◆ Task goal: Only one stretch of the records below is wanted: the lines from the one holding "27: (692, 223, 0.90)" through the one holding "49: (677, 307, 0.90)". Return it exactly, both ends included.

◆ Entries supplied:
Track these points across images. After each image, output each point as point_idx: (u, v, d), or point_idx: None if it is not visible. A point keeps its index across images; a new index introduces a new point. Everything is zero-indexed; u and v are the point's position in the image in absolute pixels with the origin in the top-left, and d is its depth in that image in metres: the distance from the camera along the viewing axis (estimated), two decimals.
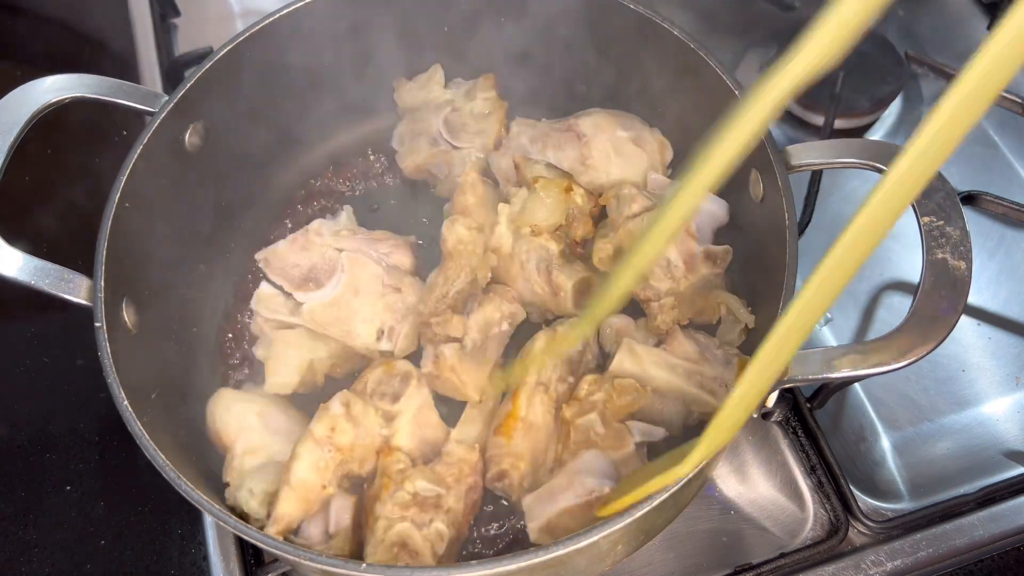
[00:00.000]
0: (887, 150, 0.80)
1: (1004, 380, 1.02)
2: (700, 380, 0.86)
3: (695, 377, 0.86)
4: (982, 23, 1.29)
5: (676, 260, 0.89)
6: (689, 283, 0.89)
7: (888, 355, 0.70)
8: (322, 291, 0.89)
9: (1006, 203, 1.05)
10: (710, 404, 0.85)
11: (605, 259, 0.92)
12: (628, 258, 0.73)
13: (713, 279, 0.92)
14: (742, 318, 0.90)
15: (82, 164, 1.18)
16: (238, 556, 0.90)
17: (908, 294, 1.07)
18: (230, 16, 1.34)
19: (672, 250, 0.88)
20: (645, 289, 0.90)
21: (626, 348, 0.87)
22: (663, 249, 0.84)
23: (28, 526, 0.95)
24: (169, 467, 0.72)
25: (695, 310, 0.92)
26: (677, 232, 0.81)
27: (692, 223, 0.90)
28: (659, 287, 0.89)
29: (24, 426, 1.01)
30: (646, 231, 0.71)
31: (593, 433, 0.84)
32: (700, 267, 0.89)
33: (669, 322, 0.90)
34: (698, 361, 0.88)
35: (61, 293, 0.79)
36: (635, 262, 0.72)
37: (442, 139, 1.04)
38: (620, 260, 0.89)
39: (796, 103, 1.20)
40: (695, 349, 0.89)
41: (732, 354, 0.90)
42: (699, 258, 0.89)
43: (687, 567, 0.91)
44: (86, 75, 0.87)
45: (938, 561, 0.89)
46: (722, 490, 0.95)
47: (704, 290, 0.92)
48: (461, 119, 1.05)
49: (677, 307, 0.90)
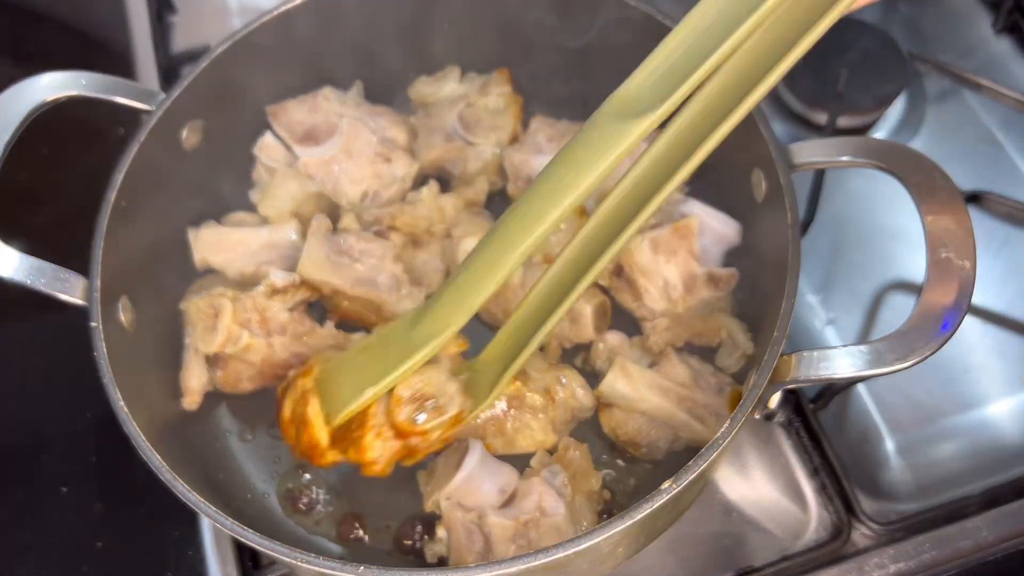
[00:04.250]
0: (891, 149, 0.79)
1: (1009, 380, 1.02)
2: (691, 406, 0.85)
3: (686, 403, 0.85)
4: (986, 21, 1.28)
5: (675, 281, 0.87)
6: (687, 306, 0.87)
7: (892, 355, 0.69)
8: (320, 148, 0.97)
9: (1011, 202, 1.05)
10: (699, 432, 0.84)
11: (605, 273, 0.91)
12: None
13: (715, 302, 0.90)
14: (741, 345, 0.88)
15: (78, 162, 1.18)
16: (235, 558, 0.89)
17: (912, 294, 1.07)
18: (227, 13, 1.34)
19: (672, 270, 0.87)
20: (640, 308, 0.89)
21: (619, 368, 0.86)
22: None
23: (23, 528, 0.94)
24: (165, 469, 0.71)
25: (693, 332, 0.90)
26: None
27: (696, 243, 0.88)
28: (654, 308, 0.88)
29: (19, 427, 1.01)
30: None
31: None
32: (701, 289, 0.88)
33: (662, 344, 0.89)
34: (690, 387, 0.86)
35: (57, 293, 0.78)
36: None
37: (457, 134, 1.03)
38: (618, 277, 0.89)
39: (799, 101, 1.19)
40: (688, 374, 0.87)
41: (726, 383, 0.88)
42: (701, 280, 0.88)
43: (689, 570, 0.90)
44: (82, 73, 0.86)
45: (942, 563, 0.88)
46: (724, 492, 0.94)
47: (704, 312, 0.90)
48: (476, 114, 1.04)
49: (671, 329, 0.89)
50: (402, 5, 1.01)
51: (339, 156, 0.97)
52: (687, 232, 0.87)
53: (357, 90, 1.05)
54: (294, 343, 0.89)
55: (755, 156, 0.85)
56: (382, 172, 0.98)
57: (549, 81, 1.07)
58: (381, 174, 0.98)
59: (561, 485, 0.81)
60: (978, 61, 1.26)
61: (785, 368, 0.72)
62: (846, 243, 1.11)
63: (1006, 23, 1.27)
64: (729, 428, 0.70)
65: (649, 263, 0.87)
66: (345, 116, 0.99)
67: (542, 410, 0.86)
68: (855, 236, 1.12)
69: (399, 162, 0.99)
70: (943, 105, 1.23)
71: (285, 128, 0.99)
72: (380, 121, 1.01)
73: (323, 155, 0.97)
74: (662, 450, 0.87)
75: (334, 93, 1.01)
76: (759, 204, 0.87)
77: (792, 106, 1.21)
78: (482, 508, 0.79)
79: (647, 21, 0.92)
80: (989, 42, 1.27)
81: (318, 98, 1.00)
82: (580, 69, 1.03)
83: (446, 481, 0.81)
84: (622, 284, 0.90)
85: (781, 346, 0.73)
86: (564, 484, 0.81)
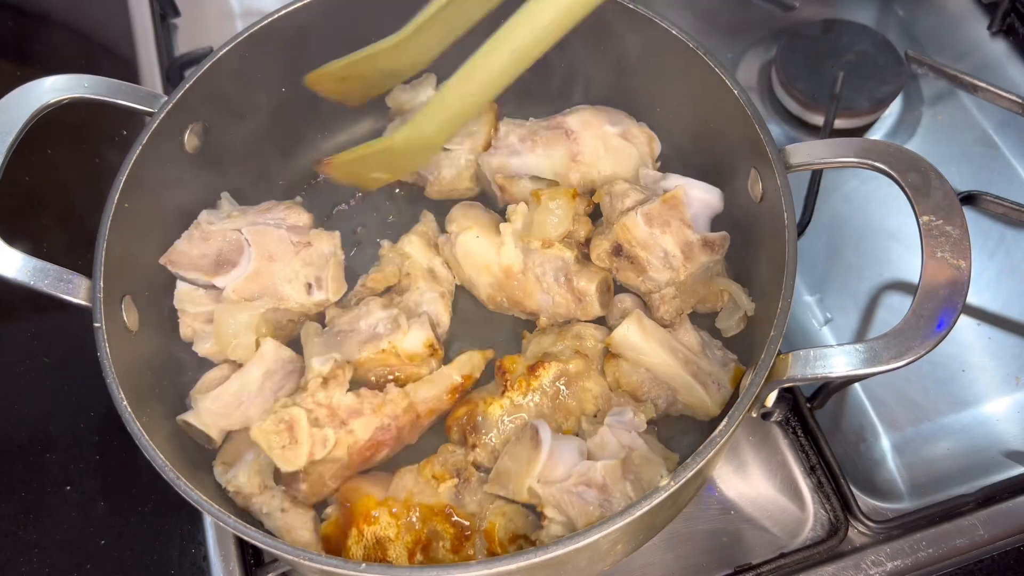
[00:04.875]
0: (887, 150, 0.80)
1: (1004, 380, 1.02)
2: (695, 370, 0.87)
3: (691, 366, 0.87)
4: (982, 23, 1.29)
5: (674, 250, 0.88)
6: (689, 272, 0.89)
7: (888, 354, 0.70)
8: (238, 268, 0.92)
9: (1006, 203, 1.05)
10: (699, 396, 0.86)
11: (603, 256, 0.92)
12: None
13: (713, 266, 0.92)
14: (743, 304, 0.90)
15: (81, 165, 1.18)
16: (238, 556, 0.90)
17: (908, 294, 1.07)
18: (230, 16, 1.34)
19: (668, 240, 0.88)
20: (645, 281, 0.90)
21: (636, 318, 0.88)
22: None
23: (28, 526, 0.95)
24: (168, 467, 0.72)
25: (697, 298, 0.93)
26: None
27: (687, 212, 0.90)
28: (659, 278, 0.89)
29: (24, 426, 1.01)
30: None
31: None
32: (699, 255, 0.89)
33: (672, 312, 0.91)
34: (698, 353, 0.89)
35: (60, 294, 0.79)
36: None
37: None
38: (618, 256, 0.91)
39: (796, 102, 1.20)
40: (698, 342, 0.90)
41: (731, 359, 0.91)
42: (697, 246, 0.89)
43: (687, 567, 0.91)
44: (86, 75, 0.87)
45: (938, 561, 0.89)
46: (722, 490, 0.95)
47: (705, 278, 0.92)
48: None
49: (679, 296, 0.90)
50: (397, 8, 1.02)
51: (261, 265, 0.92)
52: (676, 202, 0.89)
53: (227, 201, 1.00)
54: (372, 418, 0.85)
55: (752, 157, 0.86)
56: (310, 258, 0.94)
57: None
58: (311, 260, 0.94)
59: (632, 418, 0.84)
60: (974, 63, 1.26)
61: (782, 367, 0.73)
62: (842, 243, 1.12)
63: (1002, 25, 1.27)
64: (727, 426, 0.71)
65: (646, 236, 0.88)
66: (241, 228, 0.94)
67: (587, 369, 0.89)
68: (851, 236, 1.12)
69: (319, 240, 0.96)
70: (939, 107, 1.23)
71: (191, 269, 0.92)
72: (274, 215, 0.97)
73: (246, 273, 0.91)
74: (659, 408, 0.89)
75: (212, 213, 0.96)
76: (756, 204, 0.87)
77: (789, 107, 1.22)
78: (580, 469, 0.80)
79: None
80: (985, 44, 1.28)
81: (201, 225, 0.94)
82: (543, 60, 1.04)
83: (531, 466, 0.81)
84: (623, 262, 0.91)
85: (778, 345, 0.73)
86: (635, 413, 0.84)
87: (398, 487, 0.85)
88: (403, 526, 0.82)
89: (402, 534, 0.82)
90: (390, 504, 0.83)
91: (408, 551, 0.81)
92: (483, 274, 0.95)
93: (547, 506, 0.80)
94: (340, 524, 0.84)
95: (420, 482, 0.85)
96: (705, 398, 0.86)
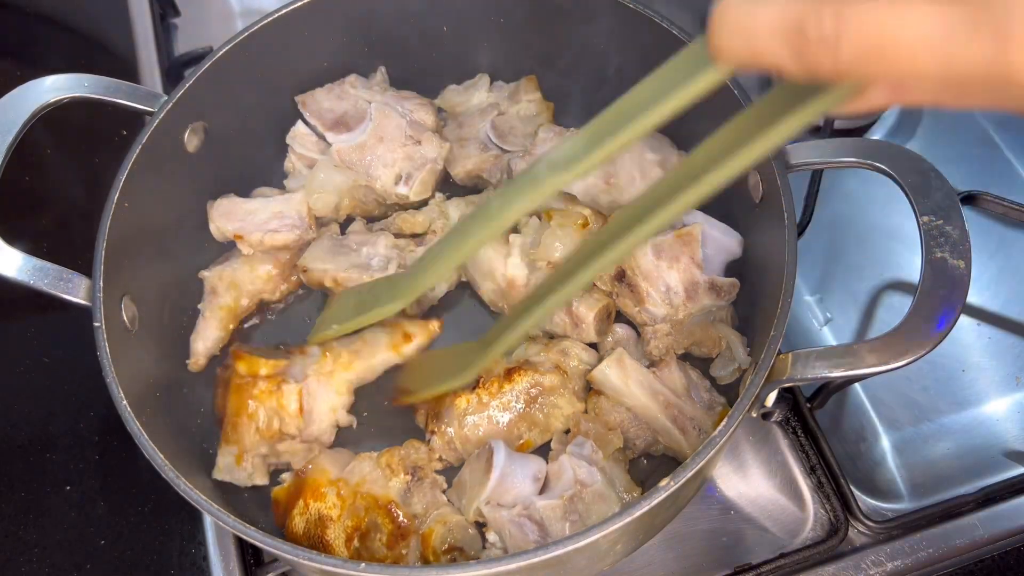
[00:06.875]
0: (888, 150, 0.80)
1: (1004, 380, 1.02)
2: (675, 415, 0.85)
3: (671, 411, 0.85)
4: None
5: (677, 287, 0.87)
6: (688, 312, 0.88)
7: (887, 354, 0.70)
8: (351, 134, 0.99)
9: (1006, 203, 1.05)
10: (677, 441, 0.85)
11: (606, 278, 0.92)
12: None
13: (716, 311, 0.91)
14: (738, 358, 0.89)
15: (81, 164, 1.18)
16: (238, 556, 0.90)
17: (908, 294, 1.07)
18: (230, 15, 1.34)
19: (674, 276, 0.88)
20: (641, 313, 0.90)
21: (616, 359, 0.86)
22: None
23: (28, 526, 0.95)
24: (168, 467, 0.72)
25: (693, 340, 0.91)
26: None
27: (699, 251, 0.88)
28: (655, 312, 0.88)
29: (24, 426, 1.01)
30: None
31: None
32: (702, 297, 0.88)
33: (662, 348, 0.90)
34: (681, 396, 0.87)
35: (60, 293, 0.79)
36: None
37: (491, 143, 1.03)
38: (620, 282, 0.90)
39: None
40: (683, 384, 0.88)
41: (718, 403, 0.89)
42: (702, 288, 0.88)
43: (687, 567, 0.91)
44: (85, 75, 0.87)
45: (938, 561, 0.89)
46: (722, 490, 0.95)
47: (705, 321, 0.90)
48: (508, 122, 1.04)
49: (672, 335, 0.89)
50: (401, 7, 1.02)
51: (370, 141, 0.99)
52: (690, 239, 0.88)
53: (381, 76, 1.07)
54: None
55: None
56: (413, 154, 1.00)
57: (572, 87, 1.08)
58: (412, 156, 1.00)
59: (591, 453, 0.83)
60: None
61: (782, 367, 0.73)
62: (842, 243, 1.12)
63: None
64: (727, 426, 0.71)
65: (651, 268, 0.87)
66: (373, 102, 1.01)
67: (561, 386, 0.88)
68: (851, 236, 1.12)
69: (429, 143, 1.00)
70: None
71: (315, 116, 1.00)
72: (407, 105, 1.03)
73: (355, 141, 0.99)
74: (638, 448, 0.88)
75: (359, 80, 1.03)
76: (756, 205, 0.87)
77: None
78: (525, 499, 0.80)
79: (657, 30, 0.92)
80: None
81: (344, 85, 1.02)
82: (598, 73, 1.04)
83: (481, 487, 0.81)
84: (624, 289, 0.90)
85: (778, 345, 0.73)
86: (593, 450, 0.83)
87: (354, 470, 0.85)
88: (347, 509, 0.82)
89: (344, 517, 0.82)
90: (340, 485, 0.84)
91: (347, 535, 0.82)
92: (487, 280, 0.95)
93: (491, 530, 0.81)
94: (291, 492, 0.85)
95: (375, 471, 0.85)
96: (683, 444, 0.84)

◆ Solution to this problem:
27: (692, 223, 0.90)
28: (659, 287, 0.89)
29: (24, 426, 1.01)
30: (646, 231, 0.71)
31: (593, 433, 0.84)
32: (700, 267, 0.89)
33: (669, 322, 0.90)
34: (698, 361, 0.88)
35: (61, 293, 0.79)
36: (635, 262, 0.72)
37: (442, 139, 1.04)
38: (620, 260, 0.89)
39: (796, 103, 1.20)
40: (695, 349, 0.89)
41: (732, 354, 0.90)
42: (699, 258, 0.89)
43: (687, 567, 0.91)
44: (86, 75, 0.87)
45: (938, 561, 0.89)
46: (722, 490, 0.95)
47: (704, 290, 0.92)
48: (461, 119, 1.05)
49: (677, 307, 0.90)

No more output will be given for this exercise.